Why business intelligence will be worth $18.3 billion in 2017

The technology offers the agility executives are looking for to build their business

Business Intelligence

Gartner has predicted that the business intelligence market will be worth $18.3 billion (14.74 billion) by the end of this year, thanks to executives realising the agility modern BI software offers.

However, the following few years will see its popularity decelerate as the technology becomes mainstream, the analyst house said. This means the market will be worth $22.8 billion (18.37 billion) by 2020, which reflects an increase of 19% over the next three years, compared to a huge 63.6% between 2015 and the end of this year.

Research VP Rita Sallam explained that modern BI and analytics tools have come on leaps and bounds and the market is expanding much faster than traditional insight tools that don't perhaps offer the same levels of agility.

"Purchasing decisions continue to be influenced heavily by business executives and users who want more agility and the option for small personal and departmental deployments to prove success," she explained. "Enterprise-friendly buying models have become more critical to successful deployments."

She added that other factors are influencing the acceleration of the market too, including an increased need for governance, more complex data, demand for embedded analytics, the boom in devices, sensors and people that are forcing businesses to make faster decisions and marketplaces that have evolved to help organisations buy and sell analytic capabilities.

Gartner explained that cloud technologies are enabling the modern BI landscape to change and grow.
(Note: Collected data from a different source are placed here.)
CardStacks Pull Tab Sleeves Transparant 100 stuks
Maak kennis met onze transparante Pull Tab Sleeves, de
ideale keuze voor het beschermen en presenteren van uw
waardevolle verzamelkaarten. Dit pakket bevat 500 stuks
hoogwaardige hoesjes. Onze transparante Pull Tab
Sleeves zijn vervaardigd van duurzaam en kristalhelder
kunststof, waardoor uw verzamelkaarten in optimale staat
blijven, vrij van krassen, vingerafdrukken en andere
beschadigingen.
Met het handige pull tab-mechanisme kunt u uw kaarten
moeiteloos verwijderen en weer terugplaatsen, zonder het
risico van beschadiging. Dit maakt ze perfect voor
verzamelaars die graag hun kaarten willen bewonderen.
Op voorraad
Thanks to the demand from businesses flocking to the cloud, it said, new vendors are able to be disruptive.

"Organisations will benefit from the many new and innovative vendors continuing to emerge, as well as significant investment in innovation from large vendors and venture capital-funded startups," Sallam added.

"They do, however, need to be careful to limit their technical debt that can occur when multiple stand-alone solutions that demonstrate business value quickly, turn into production deployments without adequate attention being paid to design, implementation and support."